Kenya’s youth entrepreneurs have been handed fresh relief after President William Ruto announced that all participants in the National Youth Opportunities Towards Advancement, NYOTA, programme will not pay county business permit fees for the next two years.
The decision forms part of wider government efforts to lower operating costs and give young business owners breathing room as they establish and grow their ventures.
During the Second phase launch of NYOTA business support grant , the President instructed county governments and other relevant bodies to waive permit levies for every NYOTA beneficiary who is starting or currently running a business.

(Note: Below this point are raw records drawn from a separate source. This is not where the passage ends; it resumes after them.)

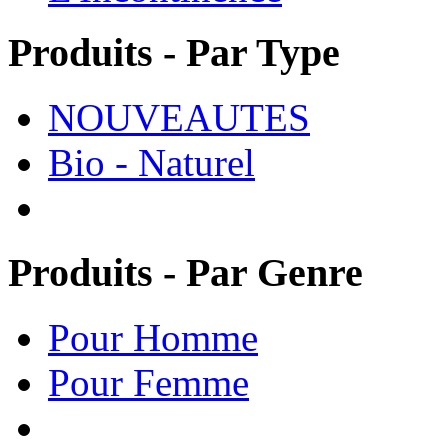
Produits - Par Type
NOUVEAUTES
Bio - Naturel
Produits - Par Genre
Pour Homme
Pour Femme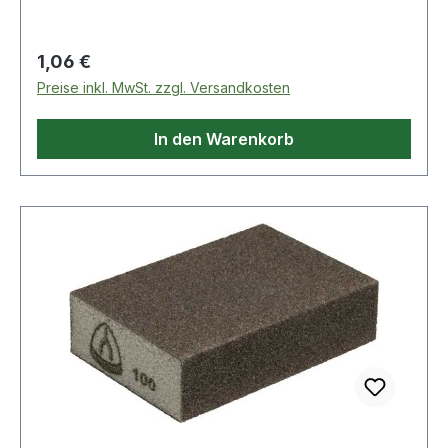
Streuart: dicht· Verpackungsart: Karton
Regulärer Preis:
1,06 €
Preise inkl. MwSt. zzgl. Versandkosten
In den Warenkorb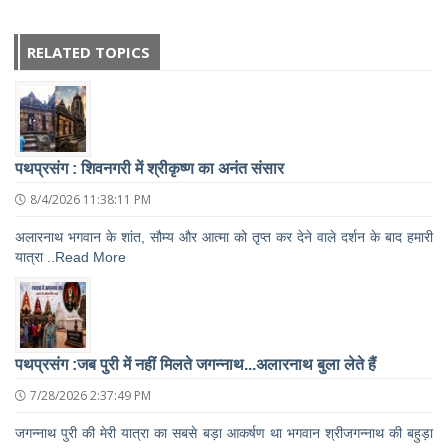
RELATED TOPICS
पथप्रसंग : शिवनगरी में श्रीकृष्ण का अनंत संसार
8/4/2026 11:38:11 PM
अलारनाथ भगवान के शांत, सौम्य और आत्मा को तृप्त कर देने वाले दर्शन के बाद हमारी
यात्रा ..Read More
पथप्रसंग :जब पुरी में नहीं मिलते जगन्नाथ...अलारनाथ बुला लेते हैं
7/28/2026 2:37:49 PM
जगन्नाथ पुरी की मेरी यात्रा का सबसे बड़ा आकर्षण था भगवान श्रीजगन्नाथ की बहुड़ा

The exemption will last 24 months and applies only to youth who qualified through the Entrepreneurial Aptitude Test and completed the required training under NYOTA.
According to State House, the purpose is to shield young entrepreneurs from early expenses that often strain new businesses and lead to early closures. With permit fees out of the way, beneficiaries can channel resources toward stock, tools, branding, and business expansion.
A statement from the President’s office noted: _“Our aim is to ensure young people can launch, maintain and grow enterprises without being burdened by avoidable costs in the initial stages.''
The announcement comes just as the government prepares to roll out the second round of NYOTA business start-up funding.
Susan Mang’eni, the Principal Secretary for MSMEs Development, said this second payout will be done *at the same time across the country*. The first disbursement was released in batches, but officials want to avoid further delays and ensure equal treatment.
Progress reports indicate the programme is working. More than 98% of first-round recipients have started businesses, and over 99%have set up operational enterprises.
For most small businesses, obtaining a county business permit is one of the earliest and heaviest costs after registration. Depending on location and business type, these fees can run into thousands of shillings each year.
For a NYOTA beneficiary receiving Ksh 25,000 or Ksh 50,000 in total, that expense can eat deeply into capital meant for goods.
The government also expects the waiver to motivate more youth to register their businesses early, knowing they won’t face permit charges right away.
NYOTA is a five-year initiative that began in March 2025. It is jointly run by the Government of Kenya and the World Bank, with a focus on creating jobs and empowering vulnerable youth.
The programme also extends to young people in Kakuma and Dadaab refugee camps, as well as surrounding host communities. Implementation involves NITA, MSMEA, NEA, NSSF and other agencies, coordinated by the Ministries of Youth, MSMEs, and Labour.
Interest in NYOTA exceeded expectations. Close to 2 million youth applied for the Business Support Component alone. In response, the government and World Bank moved from a phased rollout to a single national intake, to ensure qualified applicants were not left out.
Deputy President Kithure Kindiki, after receiving a briefing on NYOTA’s progress, added that once the second tranche is paid, beneficiaries should also explore other funding avenues such as the Hustler Fund, Uwezo Fund, and Youth Enterprise Development Fund to scale their businesses.
The pairing of startup capital with cost relief marks a shift in how government supports youth enterprises. The model is no longer just about giving grants. It now combines money, training, savings, and a grace period on regulatory costs.
For the 122,147 youth awaiting the final Ksh 25,000, the permit exemption provides added cushion. It means that when funds arrive at the end of June, they can be fully invested in the business rather than diverted to county fees.
When launching Phase 2 of NYOTA in Samburu earlier in the year, President Ruto emphasized that the objective is to nurture businesses that endure, not ones that fade out quickly.
With training underway, funds scheduled for release, and permit costs lifted for two years, NYOTA participants now have a stronger foundation to test ideas, serve markets, and build lasting enterprises.
In the coming weeks, county governments are expected to publish guidelines on how beneficiaries can access the waiver and what documentation will be required.